The shortcut

by Steve

Flowers in the grounds of a church

I had not long stepped off the airplane. My ears were still popping, a release of pressure, a rush of clarity of sound. My body was still braced for turbulence. My brain was still telling my body that bracing yourself in such situations won’t do you much good. Here I was walking over the ground I was an hour earlier flying over, descending towards.

Here I was in the grounds of a church, Christ Church at Erith. A cut-through between roads. A good way to hook you in – you take the shortcut and then discover something special you would have otherwise walked past, walked around. The time I saved, I spent immediately. I paused awhile.

I looked at the trees, and the ivy that spread in their shade. I took in the green of the grass, well-kept but not fussy. I stopped by the beds of wild flowers, enjoyed the balance of nature and nurture. I couldn’t quite tell if the beds were containing the wild, or if the wild was taking over the order of the beds. I liked that conundrum. I like that kind of gardening, it offers a pleasing and invigorating tension.

It would be easy to paint this as a retreat from the real world.

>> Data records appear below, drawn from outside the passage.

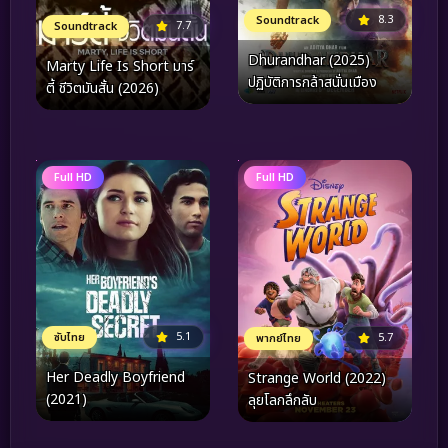
8.3
Soundtrack
7.7
Soundtrack
Dhurandhar (2025)
Marty Life Is Short มาร์
ปฏิบัติการกล้าสนั่นเมือง
ตี้ ชีวิตมันสั้น (2026)
Full HD
Full HD
5.1
5.7
ซับไทย
พากย์ไทย
Her Deadly Boyfriend
Strange World (2022)
(2021)
ลุยโลกลึกลับ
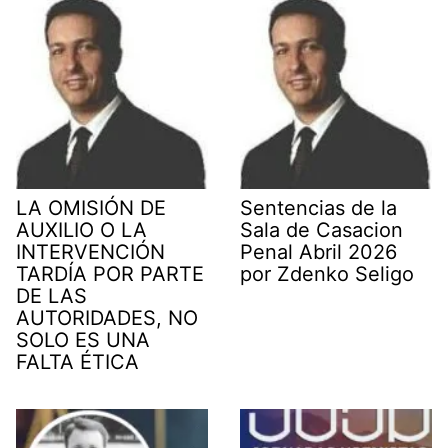
r
)
LA OMISIÓN DE
Sentencias de la
AUXILIO O LA
Sala de Casacion
INTERVENCIÓN
Penal Abril 2026
TARDÍA POR PARTE
por Zdenko Seligo
DE LAS
AUTORIDADES, NO
SOLO ES UNA
FALTA ÉTICA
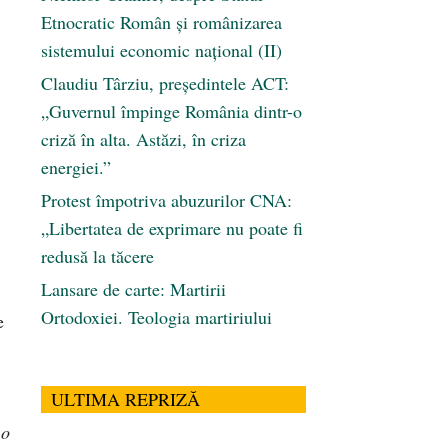
Etnocratic Român şi românizarea
sistemului economic naţional (II)
Claudiu Târziu, președintele ACT:
„Guvernul împinge România dintr-o
criză în alta. Astăzi, în criza
energiei.”
Protest împotriva abuzurilor CNA:
„Libertatea de exprimare nu poate fi
redusă la tăcere
Lansare de carte: Martirii
Ortodoxiei. Teologia martiriului
e
ULTIMA REPRIZĂ
 o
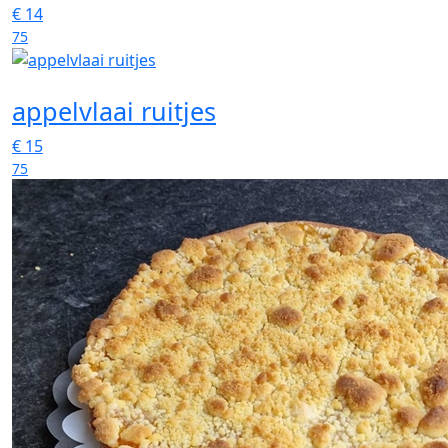
€
14
75
appelvlaai ruitjes
€
15
75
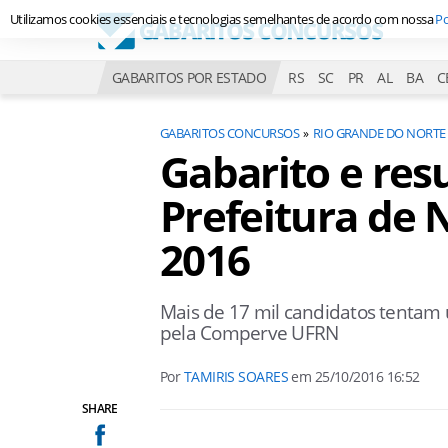
Utilizamos cookies essenciais e tecnologias semelhantes de acordo com nossa
Po
GABARITOS POR ESTADO
RS
SC
PR
AL
BA
C
GABARITOS CONCURSOS
RIO GRANDE DO NORTE
Gabarito e res
Prefeitura de N
2016
Mais de 17 mil candidatos tentam
pela Comperve UFRN
Por
TAMIRIS SOARES
em
25/10/2016 16:52
SHARE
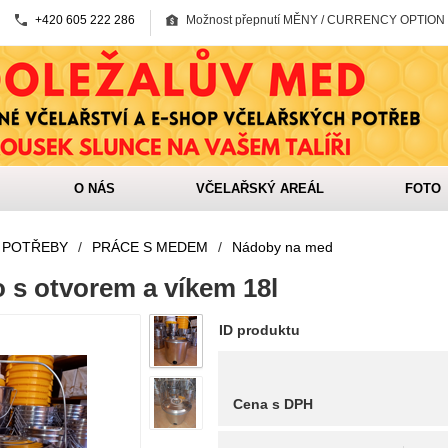
+420 605 222 286
Možnost přepnutí MĚNY / CURRENCY OPTION
O NÁS
VČELAŘSKÝ AREÁL
FOTO
 POTŘEBY
/
PRÁCE S MEDEM
/
Nádoby na med
 s otvorem a víkem 18l
ID produktu
Cena s DPH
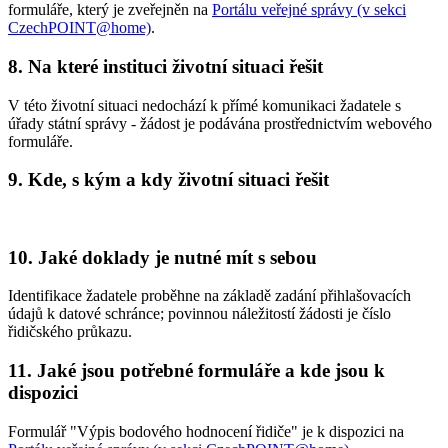
formuláře, který je zveřejněn na
Portálu veřejné správy (v sekci
CzechPOINT@home)
.
8. Na které instituci životní situaci řešit
V této životní situaci nedochází k přímé komunikaci žadatele s
úřady státní správy - žádost je podávána prostřednictvím webového
formuláře.
9. Kde, s kým a kdy životní situaci řešit
10. Jaké doklady je nutné mít s sebou
Identifikace žadatele proběhne na základě zadání přihlašovacích
údajů k datové schránce; povinnou náležitostí žádosti je číslo
řidičského průkazu.
11. Jaké jsou potřebné formuláře a kde jsou k
dispozici
Formulář "Výpis bodového hodnocení řidiče" je k dispozici na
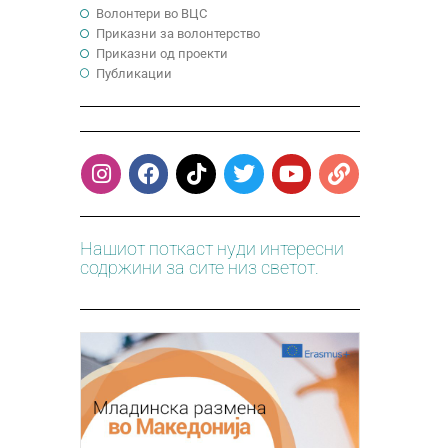
Волонтери во ВЦС
Приказни за волонтерство
Приказни од проекти
Публикации
Нашиот поткаст нуди интересни
содржини за сите низ светот.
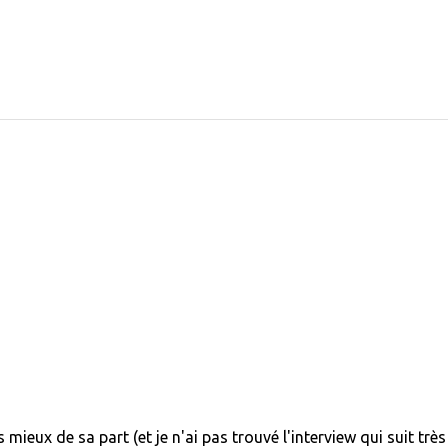
mieux de sa part (et je n'ai pas trouvé l'interview qui suit très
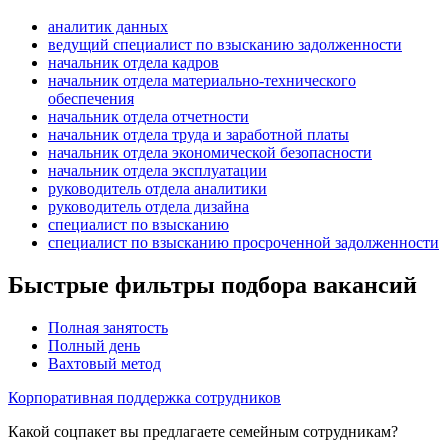
аналитик данных
ведущий специалист по взысканию задолженности
начальник отдела кадров
начальник отдела материально-технического
обеспечения
начальник отдела отчетности
начальник отдела труда и заработной платы
начальник отдела экономической безопасности
начальник отдела эксплуатации
руководитель отдела аналитики
руководитель отдела дизайна
специалист по взысканию
специалист по взысканию просроченной задолженности
Быстрые фильтры подбора вакансий
Полная занятость
Полный день
Вахтовый метод
Корпоративная поддержка сотрудников
Какой соцпакет вы предлагаете семейным сотрудникам?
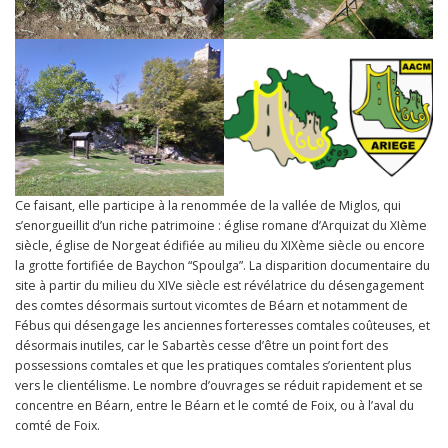
Ce faisant, elle participe à la renommée de la vallée de Miglos, qui
s’enorgueillit d’un riche patrimoine : église romane d’Arquizat du XIème
siècle, église de Norgeat édifiée au milieu du XIXème siècle ou encore
la grotte fortifiée de Baychon “Spoulga”. La disparition documentaire du
site à partir du milieu du XIVe siècle est révélatrice du désengagement
des comtes désormais surtout vicomtes de Béarn et notamment de
Fébus qui désengage les anciennes forteresses comtales coûteuses, et
désormais inutiles, car le Sabartès cesse d’être un point fort des
possessions comtales et que les pratiques comtales s’orientent plus
vers le clientélisme. Le nombre d’ouvrages se réduit rapidement et se
concentre en Béarn, entre le Béarn et le comté de Foix, ou à l’aval du
comté de Foix.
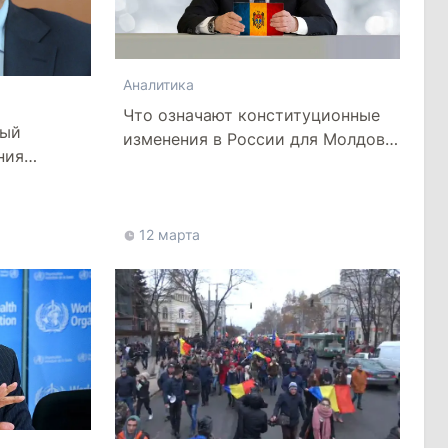
Аналитика
Что означают конституционные
вый
изменения в России для Молдовы
ния
и Украины
12 марта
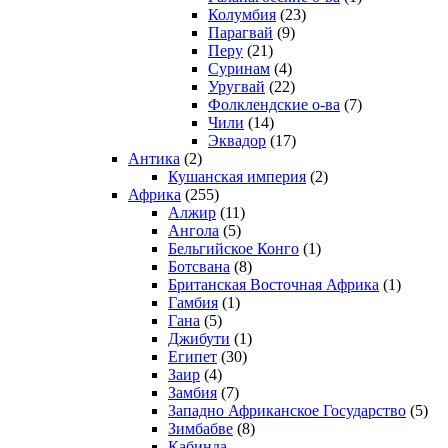
Колумбия
(23)
Парагвай
(9)
Перу
(21)
Суринам
(4)
Уругвай
(22)
Фолклендские о-ва
(7)
Чили
(14)
Эквадор
(17)
Антика
(2)
Кушанская империя
(2)
Африка
(255)
Алжир
(11)
Ангола
(5)
Бельгийское Конго
(1)
Ботсвана
(8)
Британская Восточная Африка
(1)
Гамбия
(1)
Гана
(5)
Джибути
(1)
Египет
(30)
Заир
(4)
Замбия
(7)
Западно Африканское Государство
(5)
Зимбабве
(8)
Кабинда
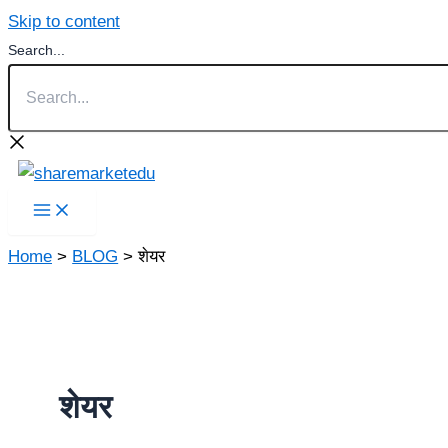
Skip to content
Search...
Home
BLOG
शेयर
शेयर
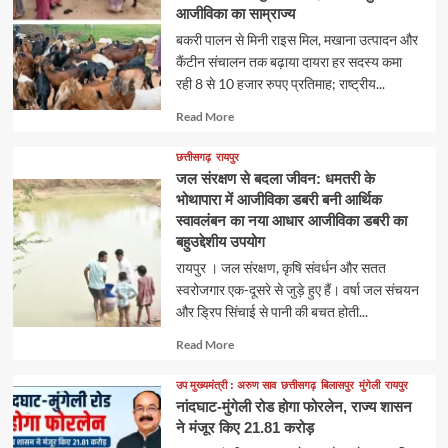
आजीविका का साम्राज्य
​बकरी पालन से मिनी राइस मिल, मखाना उत्पादन और
कैंटीन संचालन तक बढ़ाया दायरा ​हर सदस्य कमा
रही 8 से 10 हजार रुपए प्रतिमाह; राष्ट्रीय...
Read
Read More
more
about
छत्तीसगढ़
रायपुर
जल संरक्षण से बदला जीवन: धमतरी के
भोथापारा में आजीविका डबरी बनी आर्थिक
स्वावलंबन का नया आधार आजीविका डबरी का
बहुउद्देशीय उपयोग
रायपुर । जल संरक्षण, कृषि संवर्धन और सतत
स्वरोजगार एक-दूसरे से जुड़े हुए हैं। वर्षा जल संचयन
और ड्रिप सिंचाई से पानी की बचत होती...
Read
Read More
more
about
उप मुख्यमंत्री : अरुण साव
छत्तीसगढ़
बिलासपुर
मुंगेली
रायपुर
नांदघाट-मुंगेली रोड होगा फोरलेन, राज्य शासन
ने मंजूर किए 21.81 करोड़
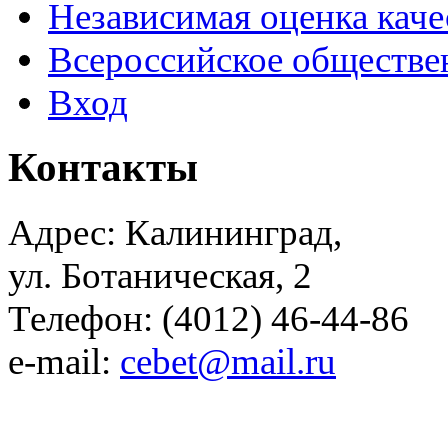
Независимая оценка каче
Всероссийское обществе
Вход
Контакты
Адрес: Калининград,
ул. Ботаническая, 2
Телефон: (4012) 46-44-86
e-mail:
cebet@mail.ru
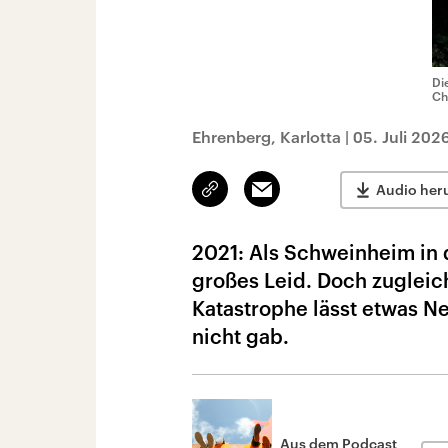
Di
Ch
Ehrenberg, Karlotta
|
05. Juli 202
Link
Email
Audio her
kopieren/teilen
2021: Als Schweinheim in de
großes Leid. Doch zugleic
Katastrophe lässt etwas N
nicht gab.
Aus dem Podcast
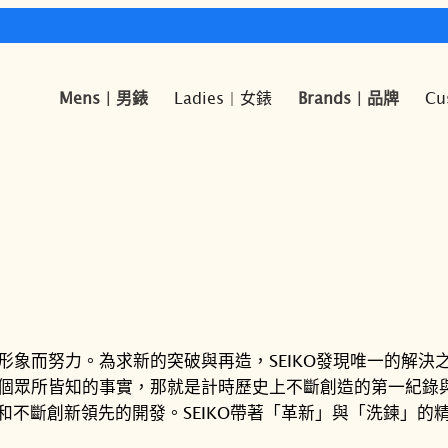
快樂時光鐘錶歡迎您!
Mens | 男錶
Ladies | 女錶
Brands | 品牌
Cu
的形象而努力。為求新的突破與再造，SEIKO發現唯一的解
有兩個眾所皆知的事實，那就是計時歷史上不斷創造的第一紀
術和不斷創新領先的開發。SEIKO帶著「革新」與「洗鍊」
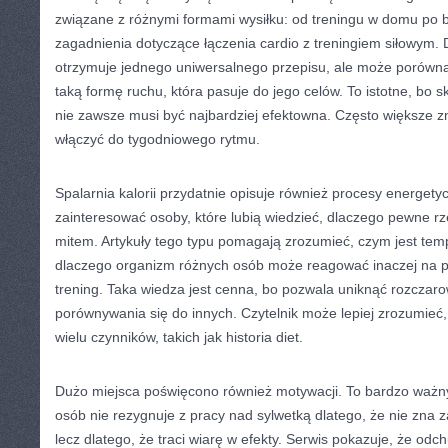
związane z różnymi formami wysiłku: od treningu w domu po ba
zagadnienia dotyczące łączenia cardio z treningiem siłowym. D
otrzymuje jednego uniwersalnego przepisu, ale może porówna
taką formę ruchu, która pasuje do jego celów. To istotne, bo 
nie zawsze musi być najbardziej efektowna. Często większe zn
włączyć do tygodniowego rytmu.
Spalarnia kalorii przydatnie opisuje również procesy energetyc
zainteresować osoby, które lubią wiedzieć, dlaczego pewne rze
mitem. Artykuły tego typu pomagają zrozumieć, czym jest temp
dlaczego organizm różnych osób może reagować inaczej na 
trening. Taka wiedza jest cenna, bo pozwala uniknąć rozczar
porównywania się do innych. Czytelnik może lepiej zrozumieć
wielu czynników, takich jak historia diet.
Dużo miejsca poświęcono również motywacji. To bardzo ważny
osób nie rezygnuje z pracy nad sylwetką dlatego, że nie zna
lecz dlatego, że traci wiarę w efekty. Serwis pokazuje, że odchu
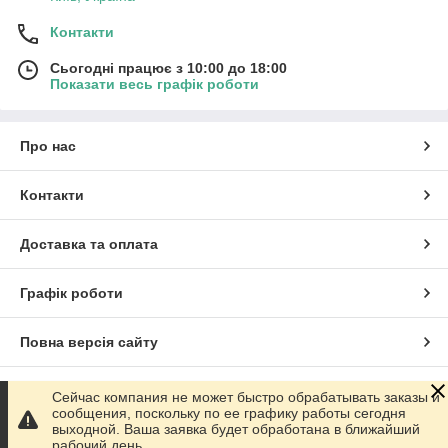
Контакти
Сьогодні працює з 10:00 до 18:00
Показати весь графік роботи
Про нас
Контакти
Доставка та оплата
Графік роботи
Повна версія сайту
Сайт створено на маркетплейсі
Prom.ua
Сейчас компания не может быстро обрабатывать заказы и
сообщения, поскольку по ее графику работы сегодня
выходной. Ваша заявка будет обработана в ближайший
Політика конфіденційності
рабочий день.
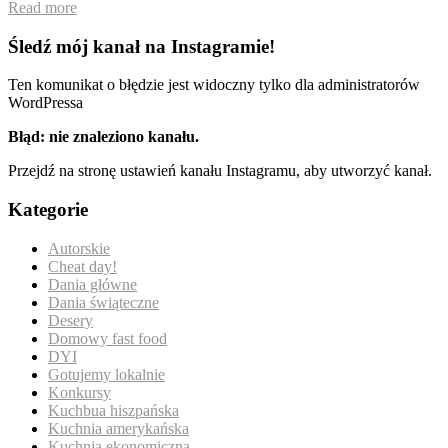
Read more
Śledź mój kanał na Instagramie!
Ten komunikat o błędzie jest widoczny tylko dla administratorów
WordPressa
Błąd: nie znaleziono kanału.
Przejdź na stronę ustawień kanału Instagramu, aby utworzyć kanał.
Kategorie
Autorskie
Cheat day!
Dania główne
Dania świąteczne
Desery
Domowy fast food
DYI
Gotujemy lokalnie
Konkursy
Kuchbua hiszpańska
Kuchnia amerykańska
Kuchnia ekonomiczna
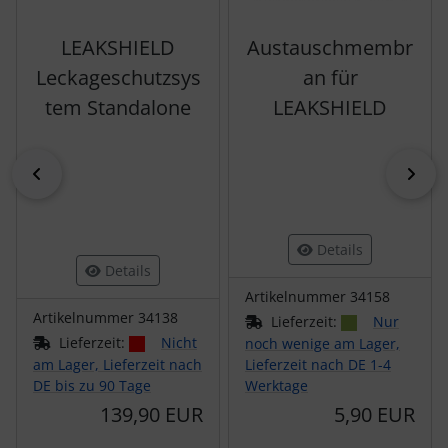
LEAKSHIELD
Austauschmembr
Leckageschutzsys
an für
tem Standalone
LEAKSHIELD
zurück
vor
Details
Details
Artikelnummer 34158
Artikelnummer 34138
Lieferzeit:
Nur
Lieferzeit:
Nicht
noch wenige am Lager,
am Lager, Lieferzeit nach
Lieferzeit nach DE 1-4
DE bis zu 90 Tage
Werktage
139,90 EUR
5,90 EUR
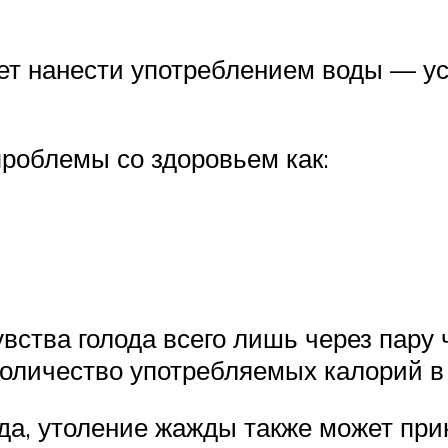
ет нанести употреблением воды — у
 проблемы со здоровьем как:
вства голода всего лишь через пару 
количество употребляемых калорий в
еда, утоление жажды также может пр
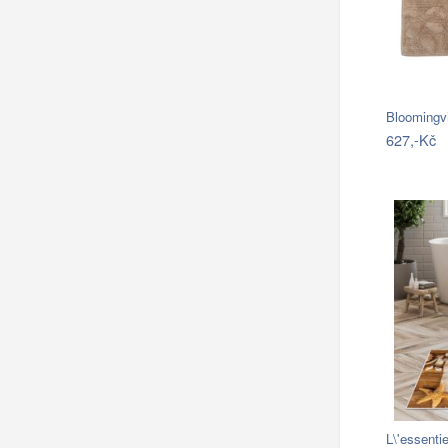
Bloomingv
627,-Kč
L\'essent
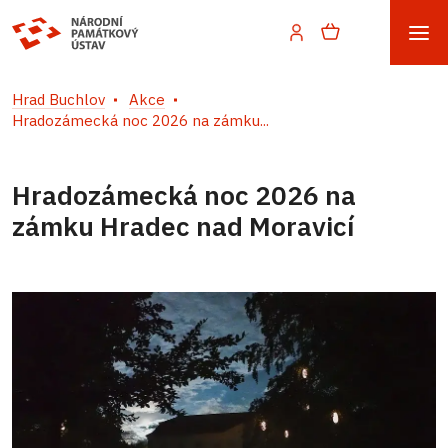
Hrad Buchlov
Akce
Hradozámecká noc 2026 na zámku...
Hradozámecká noc 2026 na
zámku Hradec nad Moravicí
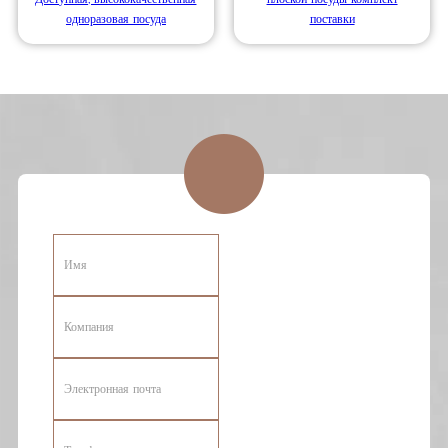
одноразовая посуда
поставки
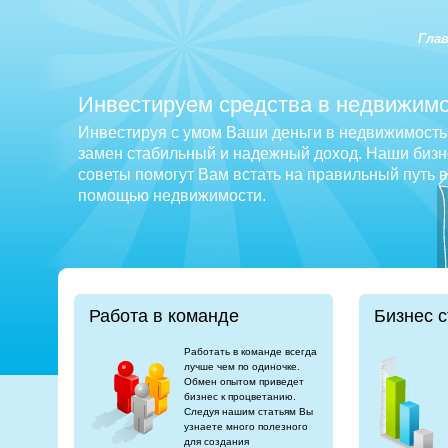
Гла
Инвестируем средства в недвижимо
Инвестируя с умом Ваши деньги в недвижимость 
замен стабильный и надежный доход. Наши бизне
советы помогут Вам встать на правильный путь 
помощью недвижимости.
Работа в команде
Бизнес с
Работать в команде всегда
лучше чем по одиночке.
Обмен опытом приведет
бизнес к процветанию.
Следуя нашим статьям Вы
узнаете много полезного
для создания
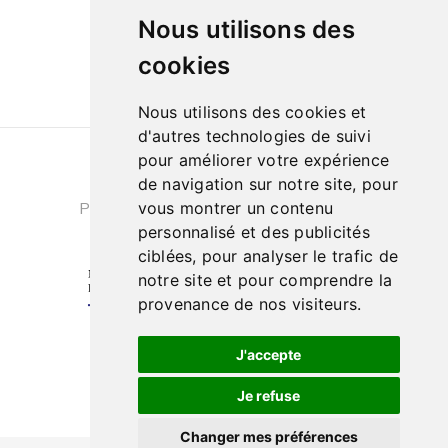
Le samedi de
Nous utilisons des
10h à 13h et de 14h à 18h
cookies
Nous utilisons des cookies et
d'autres technologies de suivi
pour améliorer votre expérience
Conditions générales de ventes
|
de navigation sur notre site, pour
Politique de confidentialité
|
Cookies
vous montrer un contenu
personnalisé et des publicités
ciblées, pour analyser le trafic de
notre site et pour comprendre la
provenance de nos visiteurs.
J'accepte
Je refuse
Changer mes préférences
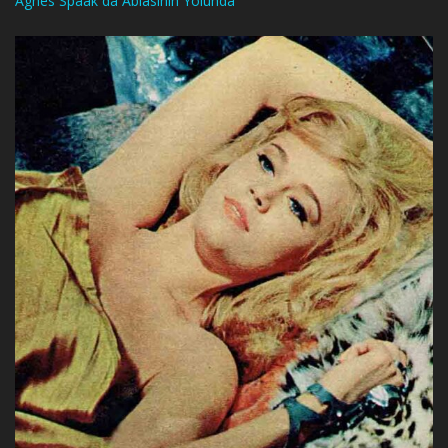
Agnes Spaak da Ablasının Yolunda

A place of stillness. And yet I felt closer to reality than I had walking along the road, or on the train before, or the plane before that. I no longer felt detached, no longer the traveller, the observer. The wind through the trees and the movement of the flowers were a welcome relief from the odd stasis you experience hurtling through the sky in an airtight container.

I waited a moment and enjoyed the freshness of the breeze, the whites of the daisies, the mottled brown brickwork. I took some photographs, well aware they wouldn’t quite capture the moment, and that any notes I made wouldn’t quite capture it either.

I waited no longer. I was heading home, a little way to go just yet. I am thankful for these places, that ready us for heading home, bring us closer to home, home in one sense or other. I am thankful for these places that let us think, or just be, that ground us somehow.